| WHAT TO WORK ON |
Reproduce the rows verbatim from the line containing "Document page, 2001x1125 pixels." through the end of the rows, both ends included.

| DATA PROVIDED |

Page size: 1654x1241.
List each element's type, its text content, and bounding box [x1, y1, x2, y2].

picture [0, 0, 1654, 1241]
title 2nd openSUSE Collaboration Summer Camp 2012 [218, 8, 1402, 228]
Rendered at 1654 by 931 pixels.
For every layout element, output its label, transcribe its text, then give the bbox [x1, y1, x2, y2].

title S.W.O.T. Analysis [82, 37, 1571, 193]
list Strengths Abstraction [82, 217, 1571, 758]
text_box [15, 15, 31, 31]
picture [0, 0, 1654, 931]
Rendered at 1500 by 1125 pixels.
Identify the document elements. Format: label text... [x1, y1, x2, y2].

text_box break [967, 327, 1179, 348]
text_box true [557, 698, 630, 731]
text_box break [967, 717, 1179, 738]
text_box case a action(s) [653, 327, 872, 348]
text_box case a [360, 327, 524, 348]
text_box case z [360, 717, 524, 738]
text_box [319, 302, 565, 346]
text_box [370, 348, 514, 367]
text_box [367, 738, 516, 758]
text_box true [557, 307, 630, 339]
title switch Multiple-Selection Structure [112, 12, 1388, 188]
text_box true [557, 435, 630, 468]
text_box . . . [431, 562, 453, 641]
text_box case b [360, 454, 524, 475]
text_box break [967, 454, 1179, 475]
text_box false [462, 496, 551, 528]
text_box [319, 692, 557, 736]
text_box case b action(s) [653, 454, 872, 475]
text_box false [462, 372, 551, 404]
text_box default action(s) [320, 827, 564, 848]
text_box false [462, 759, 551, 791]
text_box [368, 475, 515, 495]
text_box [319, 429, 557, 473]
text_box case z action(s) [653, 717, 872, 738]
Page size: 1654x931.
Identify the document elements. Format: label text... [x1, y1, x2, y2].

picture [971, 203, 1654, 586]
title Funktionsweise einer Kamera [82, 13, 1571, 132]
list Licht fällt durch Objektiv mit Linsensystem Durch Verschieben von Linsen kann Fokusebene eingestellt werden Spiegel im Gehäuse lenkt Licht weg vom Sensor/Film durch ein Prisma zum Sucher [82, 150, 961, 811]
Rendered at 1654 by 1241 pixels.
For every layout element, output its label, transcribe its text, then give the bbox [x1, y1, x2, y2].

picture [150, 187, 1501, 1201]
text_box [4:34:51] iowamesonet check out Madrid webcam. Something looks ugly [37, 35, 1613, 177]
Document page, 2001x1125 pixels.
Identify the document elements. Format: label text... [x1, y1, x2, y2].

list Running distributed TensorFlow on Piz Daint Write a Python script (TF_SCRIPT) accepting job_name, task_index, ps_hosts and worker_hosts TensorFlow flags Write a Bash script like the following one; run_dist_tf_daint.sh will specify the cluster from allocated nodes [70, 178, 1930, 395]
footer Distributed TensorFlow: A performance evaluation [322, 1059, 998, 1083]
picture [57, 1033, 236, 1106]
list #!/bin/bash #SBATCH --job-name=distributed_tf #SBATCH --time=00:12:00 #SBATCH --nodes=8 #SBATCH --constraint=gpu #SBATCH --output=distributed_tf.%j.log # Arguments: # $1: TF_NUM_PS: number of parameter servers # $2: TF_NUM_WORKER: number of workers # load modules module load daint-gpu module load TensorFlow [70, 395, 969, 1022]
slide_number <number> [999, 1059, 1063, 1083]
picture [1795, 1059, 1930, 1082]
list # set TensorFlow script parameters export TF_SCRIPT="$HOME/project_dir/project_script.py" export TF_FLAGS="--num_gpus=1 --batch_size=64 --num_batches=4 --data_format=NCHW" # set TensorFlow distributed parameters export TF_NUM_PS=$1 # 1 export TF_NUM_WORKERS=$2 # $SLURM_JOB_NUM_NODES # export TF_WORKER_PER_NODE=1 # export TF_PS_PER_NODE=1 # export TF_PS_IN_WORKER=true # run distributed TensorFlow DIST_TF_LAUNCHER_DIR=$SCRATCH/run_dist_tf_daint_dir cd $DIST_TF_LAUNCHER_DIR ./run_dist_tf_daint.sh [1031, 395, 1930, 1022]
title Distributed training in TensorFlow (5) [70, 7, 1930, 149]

| RESPONSE TO THE EXERCISE |
Document page, 2001x1125 pixels.
Identify the document elements. Format: label text... [x1, y1, x2, y2].

list Running distributed TensorFlow on Piz Daint Write a Python script (TF_SCRIPT) accepting job_name, task_index, ps_hosts and worker_hosts TensorFlow flags Write a Bash script like the following one; run_dist_tf_daint.sh will specify the cluster from allocated nodes [70, 178, 1930, 395]
footer Distributed TensorFlow: A performance evaluation [322, 1059, 998, 1083]
picture [57, 1033, 236, 1106]
list #!/bin/bash #SBATCH --job-name=distributed_tf #SBATCH --time=00:12:00 #SBATCH --nodes=8 #SBATCH --constraint=gpu #SBATCH --output=distributed_tf.%j.log # Arguments: # $1: TF_NUM_PS: number of parameter servers # $2: TF_NUM_WORKER: number of workers # load modules module load daint-gpu module load TensorFlow [70, 395, 969, 1022]
slide_number <number> [999, 1059, 1063, 1083]
picture [1795, 1059, 1930, 1082]
list # set TensorFlow script parameters export TF_SCRIPT="$HOME/project_dir/project_script.py" export TF_FLAGS="--num_gpus=1 --batch_size=64 --num_batches=4 --data_format=NCHW" # set TensorFlow distributed parameters export TF_NUM_PS=$1 # 1 export TF_NUM_WORKERS=$2 # $SLURM_JOB_NUM_NODES # export TF_WORKER_PER_NODE=1 # export TF_PS_PER_NODE=1 # export TF_PS_IN_WORKER=true # run distributed TensorFlow DIST_TF_LAUNCHER_DIR=$SCRATCH/run_dist_tf_daint_dir cd $DIST_TF_LAUNCHER_DIR ./run_dist_tf_daint.sh [1031, 395, 1930, 1022]
title Distributed training in TensorFlow (5) [70, 7, 1930, 149]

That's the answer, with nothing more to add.